------ Data for the task

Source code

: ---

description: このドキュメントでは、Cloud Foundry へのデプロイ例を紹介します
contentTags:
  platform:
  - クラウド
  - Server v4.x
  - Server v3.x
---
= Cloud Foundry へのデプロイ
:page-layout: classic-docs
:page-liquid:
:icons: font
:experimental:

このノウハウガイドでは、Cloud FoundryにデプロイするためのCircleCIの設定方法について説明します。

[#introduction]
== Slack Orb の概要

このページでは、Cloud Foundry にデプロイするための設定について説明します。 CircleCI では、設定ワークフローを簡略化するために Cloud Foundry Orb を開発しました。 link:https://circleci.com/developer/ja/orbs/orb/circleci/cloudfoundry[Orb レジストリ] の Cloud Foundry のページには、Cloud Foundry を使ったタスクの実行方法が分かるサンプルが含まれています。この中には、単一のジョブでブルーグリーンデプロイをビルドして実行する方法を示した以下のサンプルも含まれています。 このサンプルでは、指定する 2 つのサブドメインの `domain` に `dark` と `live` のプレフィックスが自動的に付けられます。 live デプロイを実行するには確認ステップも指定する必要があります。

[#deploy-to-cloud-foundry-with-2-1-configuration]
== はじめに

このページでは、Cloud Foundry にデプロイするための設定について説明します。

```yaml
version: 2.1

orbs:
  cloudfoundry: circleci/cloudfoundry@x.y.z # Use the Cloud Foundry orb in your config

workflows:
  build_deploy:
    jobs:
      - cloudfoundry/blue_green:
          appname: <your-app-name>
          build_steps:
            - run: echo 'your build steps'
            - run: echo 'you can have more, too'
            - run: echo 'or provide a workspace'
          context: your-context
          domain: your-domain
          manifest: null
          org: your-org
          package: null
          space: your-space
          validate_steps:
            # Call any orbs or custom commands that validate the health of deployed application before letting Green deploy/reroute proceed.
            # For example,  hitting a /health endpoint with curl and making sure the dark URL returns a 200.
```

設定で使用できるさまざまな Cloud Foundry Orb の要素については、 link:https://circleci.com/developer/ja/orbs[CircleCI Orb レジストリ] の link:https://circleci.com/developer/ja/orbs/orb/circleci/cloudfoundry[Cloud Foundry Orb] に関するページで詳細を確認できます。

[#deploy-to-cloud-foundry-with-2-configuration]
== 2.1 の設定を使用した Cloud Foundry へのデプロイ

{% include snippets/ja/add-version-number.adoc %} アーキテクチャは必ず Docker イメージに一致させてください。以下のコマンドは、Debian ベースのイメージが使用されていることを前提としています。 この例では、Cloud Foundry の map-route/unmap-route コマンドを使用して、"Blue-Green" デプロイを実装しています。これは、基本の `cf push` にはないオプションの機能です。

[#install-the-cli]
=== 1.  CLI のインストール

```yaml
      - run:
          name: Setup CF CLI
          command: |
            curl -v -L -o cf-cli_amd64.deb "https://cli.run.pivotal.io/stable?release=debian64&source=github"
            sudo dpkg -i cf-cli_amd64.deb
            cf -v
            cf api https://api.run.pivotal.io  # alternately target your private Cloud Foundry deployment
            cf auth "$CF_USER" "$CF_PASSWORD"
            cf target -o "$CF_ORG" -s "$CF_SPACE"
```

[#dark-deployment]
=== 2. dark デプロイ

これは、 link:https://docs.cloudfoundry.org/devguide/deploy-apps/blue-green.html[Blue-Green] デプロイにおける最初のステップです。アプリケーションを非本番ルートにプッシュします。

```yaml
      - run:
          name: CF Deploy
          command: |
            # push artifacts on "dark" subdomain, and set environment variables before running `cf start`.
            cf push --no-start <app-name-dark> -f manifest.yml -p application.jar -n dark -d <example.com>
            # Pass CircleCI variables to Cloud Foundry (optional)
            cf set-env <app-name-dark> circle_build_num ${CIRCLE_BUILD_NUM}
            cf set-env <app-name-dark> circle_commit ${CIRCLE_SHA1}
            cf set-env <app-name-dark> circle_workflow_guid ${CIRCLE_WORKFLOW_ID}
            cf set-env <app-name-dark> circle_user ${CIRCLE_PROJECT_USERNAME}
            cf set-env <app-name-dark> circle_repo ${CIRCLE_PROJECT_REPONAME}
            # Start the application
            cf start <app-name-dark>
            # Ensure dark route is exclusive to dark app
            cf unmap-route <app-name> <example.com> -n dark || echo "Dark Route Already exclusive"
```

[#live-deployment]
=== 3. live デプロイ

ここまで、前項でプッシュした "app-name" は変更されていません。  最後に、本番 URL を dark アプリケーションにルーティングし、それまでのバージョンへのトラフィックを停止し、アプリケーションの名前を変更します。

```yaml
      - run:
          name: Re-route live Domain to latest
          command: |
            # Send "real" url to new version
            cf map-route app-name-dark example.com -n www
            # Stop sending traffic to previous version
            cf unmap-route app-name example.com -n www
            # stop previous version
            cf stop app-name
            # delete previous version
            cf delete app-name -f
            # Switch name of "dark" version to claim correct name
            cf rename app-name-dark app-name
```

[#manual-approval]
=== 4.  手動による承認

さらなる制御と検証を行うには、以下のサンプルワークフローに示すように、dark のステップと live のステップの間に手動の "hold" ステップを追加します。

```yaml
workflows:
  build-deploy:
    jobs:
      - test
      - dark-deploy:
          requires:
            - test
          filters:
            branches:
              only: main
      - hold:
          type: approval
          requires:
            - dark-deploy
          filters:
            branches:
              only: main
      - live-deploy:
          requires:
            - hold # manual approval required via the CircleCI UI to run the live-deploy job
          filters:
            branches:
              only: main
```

------------

> **Work item**:
Exact reproduction of the lines from the top of the material through the line where "Slack Orb の概要" appears is required, both boundary lines included, with no other output.

> **Answer box**:
Source code

: ---

description: このドキュメントでは、Cloud Foundry へのデプロイ例を紹介します
contentTags:
  platform:
  - クラウド
  - Server v4.x
  - Server v3.x
---
= Cloud Foundry へのデプロイ
:page-layout: classic-docs
:page-liquid:
:icons: font
:experimental:

このノウハウガイドでは、Cloud FoundryにデプロイするためのCircleCIの設定方法について説明します。

[#introduction]
== Slack Orb の概要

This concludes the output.